Between 1882-1905 it was listed in the United States Pharmacopoeia as a labour inducer (Lippincot 1992).

Thomsonsonian herbalism was the primary health care system in America between 1820-1850 and, by the 1830s, Blue Cohosh was included in a Mothers cordial formula and has been used since in America as a preparation for childbirth, in the form of a tincture (Bergner 2001). It was never used as a single herb. William Cook mainly used the herb as a decoction and rarely as a powder and, although any other herbs he used in quite high doses, with blue cohosh he used only very small doses in conjunction with other herbs (Bergner 2001).

So the widespread use indicates safety in most cases, however high infant mortality might have masked adverse effects of the blue cohosh. In the early 20thC it was widely used by all schools for stalled labour. When used in tincture, doses were very low, and never on its own. When used as a decoction, doses were higher

Traditionally, therefore, as a tincture, the herb would have been used in either very small doses, or larger doses as a decoction, and would not have been used on its own. The case reported by Jones and Lawson, stated that the woman took three times the recommended dose. The powder in the tablets contains all the alcohol-soluble constituents of the plant and, if used, would require very low doses; 5-10 mg for instance. The use of blue cohosh in this form is not supported by historical herbal use and the precipitous labour and cardio toxicity are consistent with pre-existing warnings in contemporary herbal literature.

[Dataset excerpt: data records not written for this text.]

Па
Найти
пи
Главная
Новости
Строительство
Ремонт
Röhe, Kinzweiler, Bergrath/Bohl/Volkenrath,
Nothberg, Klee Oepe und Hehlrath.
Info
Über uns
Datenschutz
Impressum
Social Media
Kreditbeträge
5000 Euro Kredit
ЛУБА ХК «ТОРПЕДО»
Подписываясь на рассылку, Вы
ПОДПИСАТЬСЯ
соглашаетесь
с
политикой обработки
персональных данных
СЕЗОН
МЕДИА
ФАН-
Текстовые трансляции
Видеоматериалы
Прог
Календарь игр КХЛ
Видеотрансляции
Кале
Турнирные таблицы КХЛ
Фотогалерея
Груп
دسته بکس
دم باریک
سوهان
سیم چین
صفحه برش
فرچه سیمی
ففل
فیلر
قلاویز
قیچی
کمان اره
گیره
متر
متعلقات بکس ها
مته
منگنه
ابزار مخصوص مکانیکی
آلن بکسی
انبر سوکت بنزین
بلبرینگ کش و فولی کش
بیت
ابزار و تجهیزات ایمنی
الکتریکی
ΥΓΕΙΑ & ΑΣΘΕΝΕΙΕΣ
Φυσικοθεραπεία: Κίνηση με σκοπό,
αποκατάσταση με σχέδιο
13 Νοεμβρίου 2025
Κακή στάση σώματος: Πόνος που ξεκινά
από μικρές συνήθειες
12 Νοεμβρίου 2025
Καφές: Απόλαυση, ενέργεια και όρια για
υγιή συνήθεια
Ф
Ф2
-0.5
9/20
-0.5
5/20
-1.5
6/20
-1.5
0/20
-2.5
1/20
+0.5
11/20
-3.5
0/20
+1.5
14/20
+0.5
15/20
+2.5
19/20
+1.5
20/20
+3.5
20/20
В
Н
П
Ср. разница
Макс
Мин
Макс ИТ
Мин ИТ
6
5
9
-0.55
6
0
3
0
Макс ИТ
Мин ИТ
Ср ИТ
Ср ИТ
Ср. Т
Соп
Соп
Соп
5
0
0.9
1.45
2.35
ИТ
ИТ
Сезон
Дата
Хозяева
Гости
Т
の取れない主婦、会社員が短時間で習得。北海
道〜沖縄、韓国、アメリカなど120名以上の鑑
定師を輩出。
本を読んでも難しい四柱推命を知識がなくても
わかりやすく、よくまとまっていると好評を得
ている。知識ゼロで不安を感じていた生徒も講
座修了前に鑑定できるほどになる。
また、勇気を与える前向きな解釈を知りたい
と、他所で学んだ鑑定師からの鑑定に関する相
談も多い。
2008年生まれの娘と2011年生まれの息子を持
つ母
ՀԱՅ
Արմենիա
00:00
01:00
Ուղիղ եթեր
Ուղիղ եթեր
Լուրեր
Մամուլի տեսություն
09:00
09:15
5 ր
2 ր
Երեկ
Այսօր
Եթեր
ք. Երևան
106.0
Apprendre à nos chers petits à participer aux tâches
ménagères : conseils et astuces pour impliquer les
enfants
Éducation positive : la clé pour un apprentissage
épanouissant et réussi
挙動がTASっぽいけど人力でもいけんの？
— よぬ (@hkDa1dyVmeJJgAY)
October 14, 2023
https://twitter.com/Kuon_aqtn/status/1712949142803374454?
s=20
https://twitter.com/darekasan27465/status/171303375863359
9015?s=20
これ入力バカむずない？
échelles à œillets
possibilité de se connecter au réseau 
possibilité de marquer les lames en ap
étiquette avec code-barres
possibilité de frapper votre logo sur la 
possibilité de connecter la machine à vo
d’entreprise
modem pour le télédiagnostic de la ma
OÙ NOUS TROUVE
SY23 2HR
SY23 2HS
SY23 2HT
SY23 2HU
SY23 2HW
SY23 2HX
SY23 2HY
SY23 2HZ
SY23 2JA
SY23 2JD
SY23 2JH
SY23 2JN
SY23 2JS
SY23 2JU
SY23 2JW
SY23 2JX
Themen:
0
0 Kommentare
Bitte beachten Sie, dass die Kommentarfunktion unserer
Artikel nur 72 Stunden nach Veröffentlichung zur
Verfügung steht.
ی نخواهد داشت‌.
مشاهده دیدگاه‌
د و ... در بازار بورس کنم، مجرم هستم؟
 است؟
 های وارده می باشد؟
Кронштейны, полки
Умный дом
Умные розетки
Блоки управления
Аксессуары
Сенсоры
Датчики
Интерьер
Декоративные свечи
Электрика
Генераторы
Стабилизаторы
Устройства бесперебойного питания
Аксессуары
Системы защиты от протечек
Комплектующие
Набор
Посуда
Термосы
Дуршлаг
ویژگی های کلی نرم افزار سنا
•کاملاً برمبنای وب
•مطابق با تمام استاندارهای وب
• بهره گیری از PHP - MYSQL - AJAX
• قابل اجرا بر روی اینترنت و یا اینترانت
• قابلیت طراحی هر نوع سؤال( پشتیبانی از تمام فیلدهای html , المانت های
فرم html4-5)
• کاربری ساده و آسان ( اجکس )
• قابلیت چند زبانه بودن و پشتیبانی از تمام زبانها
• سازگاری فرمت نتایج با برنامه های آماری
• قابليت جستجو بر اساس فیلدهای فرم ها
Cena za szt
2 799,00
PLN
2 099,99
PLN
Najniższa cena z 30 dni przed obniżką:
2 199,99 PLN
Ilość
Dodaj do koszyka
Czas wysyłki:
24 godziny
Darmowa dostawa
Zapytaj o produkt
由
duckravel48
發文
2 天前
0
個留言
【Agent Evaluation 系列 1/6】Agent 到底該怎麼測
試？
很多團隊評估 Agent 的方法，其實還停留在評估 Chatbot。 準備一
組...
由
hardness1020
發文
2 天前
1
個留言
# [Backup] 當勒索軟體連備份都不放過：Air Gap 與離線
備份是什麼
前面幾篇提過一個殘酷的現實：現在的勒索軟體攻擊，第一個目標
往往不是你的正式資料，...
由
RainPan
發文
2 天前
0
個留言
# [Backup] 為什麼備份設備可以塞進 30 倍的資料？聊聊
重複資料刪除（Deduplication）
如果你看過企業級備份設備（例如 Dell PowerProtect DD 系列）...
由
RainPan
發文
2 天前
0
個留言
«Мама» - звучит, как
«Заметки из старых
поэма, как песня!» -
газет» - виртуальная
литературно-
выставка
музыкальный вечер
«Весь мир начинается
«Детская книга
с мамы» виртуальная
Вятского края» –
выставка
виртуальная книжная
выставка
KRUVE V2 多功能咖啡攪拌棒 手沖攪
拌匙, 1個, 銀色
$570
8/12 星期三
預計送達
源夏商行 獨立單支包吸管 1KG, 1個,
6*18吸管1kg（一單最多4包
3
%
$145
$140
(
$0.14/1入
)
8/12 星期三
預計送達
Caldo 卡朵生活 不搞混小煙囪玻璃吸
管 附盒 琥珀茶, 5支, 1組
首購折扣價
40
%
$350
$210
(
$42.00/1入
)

Blue cohosh was not traditionally used as a partus praeparator, if used, only in those experiencing a difficult labour, not for weeks up to labour. The high use in the United States by midwives indicates that most of the time blue cohosh probably will not give a problem but, occasionally, individuals will respond negatively. Though most of the time the use of blue cohosh does not cause a problem, traditional use does not support the general use of blue cohosh partus praeparator. And, with the incidence of adverse affects to blue cohosh by the new born, it should not be recommended in pregnancy.

The above herbs illustrate the importance of accurate information on traditional use, and linking it with up-to-date information. Concerning raspberry leaf we can go back a long time in its use as a labour preparation. Blue cohosh has not that tradition. Raspberry leaf is safe and possibly can help in labour. Blue cohosh can, occasionally, lead to negative effects and therefore should not be used as a preparatory herb for labour.